Diabolik – Chi sei?

La recensione di Diabolik - Chi sei?, di Marco e Antonio Manetti, a cura di Guido Reverdito.

Il 4 marzo 1968 è una data epocale per le migliaia di appassionati della saga fumettistica di Diabolik. Quel giorno uscì in Italia il quinto albo del settimo anno di avventure del più famoso e amato criminale delle nostre latitudini. Un albo divenuto ben presto oggetto di culto: dopo anni di sussurri e grida, in quella vicenda i lettori poterono finalmente scoprire il passato del proprio anti-eroe e le tragiche ragioni per cui un orfano in debito col destino si fosse convertito nel nemico pubblico numero 1.

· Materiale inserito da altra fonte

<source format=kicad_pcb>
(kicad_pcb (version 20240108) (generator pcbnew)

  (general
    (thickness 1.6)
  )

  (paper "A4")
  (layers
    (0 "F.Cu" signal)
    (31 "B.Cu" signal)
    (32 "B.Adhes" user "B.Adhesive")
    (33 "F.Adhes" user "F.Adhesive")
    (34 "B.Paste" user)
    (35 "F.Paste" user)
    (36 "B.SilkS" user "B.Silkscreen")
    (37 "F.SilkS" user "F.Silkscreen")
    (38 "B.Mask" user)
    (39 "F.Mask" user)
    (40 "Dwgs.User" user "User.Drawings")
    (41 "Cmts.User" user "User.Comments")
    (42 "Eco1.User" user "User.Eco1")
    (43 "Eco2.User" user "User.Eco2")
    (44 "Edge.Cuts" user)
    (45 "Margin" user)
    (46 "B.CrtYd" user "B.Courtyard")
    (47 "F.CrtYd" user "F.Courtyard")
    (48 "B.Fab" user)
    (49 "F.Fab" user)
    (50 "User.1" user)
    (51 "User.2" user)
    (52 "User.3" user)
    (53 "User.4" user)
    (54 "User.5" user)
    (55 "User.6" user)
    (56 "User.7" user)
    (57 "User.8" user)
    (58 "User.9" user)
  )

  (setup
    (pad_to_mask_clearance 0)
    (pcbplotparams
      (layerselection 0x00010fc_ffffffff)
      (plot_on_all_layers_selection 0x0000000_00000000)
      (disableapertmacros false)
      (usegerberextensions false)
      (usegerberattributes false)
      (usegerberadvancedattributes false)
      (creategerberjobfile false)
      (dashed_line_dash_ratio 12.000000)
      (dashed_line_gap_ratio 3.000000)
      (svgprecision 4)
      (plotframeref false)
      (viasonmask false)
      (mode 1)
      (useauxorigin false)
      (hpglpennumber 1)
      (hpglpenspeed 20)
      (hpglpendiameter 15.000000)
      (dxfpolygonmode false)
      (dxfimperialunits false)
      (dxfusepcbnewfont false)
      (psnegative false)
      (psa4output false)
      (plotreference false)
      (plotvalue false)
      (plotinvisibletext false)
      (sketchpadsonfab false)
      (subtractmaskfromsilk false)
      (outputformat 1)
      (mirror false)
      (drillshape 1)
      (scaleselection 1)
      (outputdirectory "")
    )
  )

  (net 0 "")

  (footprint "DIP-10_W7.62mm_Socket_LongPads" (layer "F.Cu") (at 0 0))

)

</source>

Ed è guardando alla trasposizione delle appassionanti vicende narrate in quell’albo ormai mitico e rivelatore che con questo Diabolik – Chi sei? i fratelli Manetti hanno deciso di concludere la trilogia iniziata tre anni or sono con Diabolik e poi proseguita con Diabolik – Ginko all’attacco, scegliendo di regalare ai fan una chiusa degna dell’incipit con cui tutto era iniziato. E lo hanno fatto avvisando il pubblico fin dal titolo con questo neo-noir a forti tinte thriller passato in anteprima alla Festa del Cinema di Roma e ora nelle sale.

Dopo un attacco ad alto tasso adrenalinico con al centro le imprese di una banda di rapinatori violentissimi, Diabolik e la sua nemesi Ginko finiscono per esserne le vittime da cacciatori che erano: incatenati in una stanza angusta e con la sola prospettiva di uscirne senza vita, i due acerrimi nemici si lasciano andare a confessioni da condannati a morte. Ed è lì che per la gioia di chi ha sempre voluto vedere cosa ci sia dietro la maschera nera (materiale e piscologica) Diabolik racconta le origini del proprio ego mutilato dalla Vita.

Fedeli a un’idea di cinema capace di trasferire sullo schermo le pagine di un fumetto conservandone accuratamente spiriti e forme (sia nella ricreazione di una non-città irreale come Clerville che nella recitazione monodimensionale adottata da tutti gli attori), anche in questo capitolo conclusivo della loro mini saga i fratelli Manetti ricostruiscono con cura maniacale gli ambienti in cui fanno muovere i propri personaggi.

Ma allo stesso tempo non esitano a pagare importanti tributi all’età d’oro del poliziottesco italiano muovendosi a proprio agio e con precise intenzioni citazionistiche tra le atmosfere violente della Milano calibro 9 di Fernando Di Leo, il giallo e il thriller coevi di autori quali Bava, Argento e Fulci (con il cameo di Barbara Bouchet a confermare queste precise intenzioni). Senza però mai nemmeno tralasciare strizzate d’occhi all’horror gotico di certa produzione targata RKO dei lontani anni ’40 (come pare più che evidente nel lungo flash-back in bianco e nero su infanzia e adolescenza del Re del Terrore).

Dopo il pop in versione anni ’60 dei primi due capitoli, in questo atto finale della saga – che inizialmente doveva essere una serie TV prodotta da Sky – l’azione si sposta di un decennio. Quegli anni ’70 duri e violenti che i fratelli Manetti rievocano con dovizia filologica mettendo insieme un bignami onnicomprensivo di un’era al cianuro in cui tutto era estremo e la barbarie la sintassi con cui la criminalità esprimeva tutto il disagio di una società orfana dei miti rassicuranti della rivoluzione sessantottesca.

Diabolik – Chi sei? parla di quegli anni, certo. Ma rispetto ai primi due capitoli che erano del tutto scollati dalla realtà presente, questo atto finale riesce anche a suggerire allo spettatore una riflessione sui giorni nostri: uniti da uno stesso tragico destino, Diabolik e Ginko – ying e yang testosteronici ridotti all’impotenza coatta da forze ancora più devastanti del loro connubio di guardie e ladri senza scrupoli – rischierebbero di fare una brutta fine se a salvarli non fossero Eva Kant e la Duchessa Altea. Come a ribadire la centralità di quello che una volta era il sesso debole e che oggi, finalmente e giustamente, ha fatto di quella debolezza la forza che manda avanti il mondo. Ovvero: che ne sarebbe di noi se non ci fossero le donne?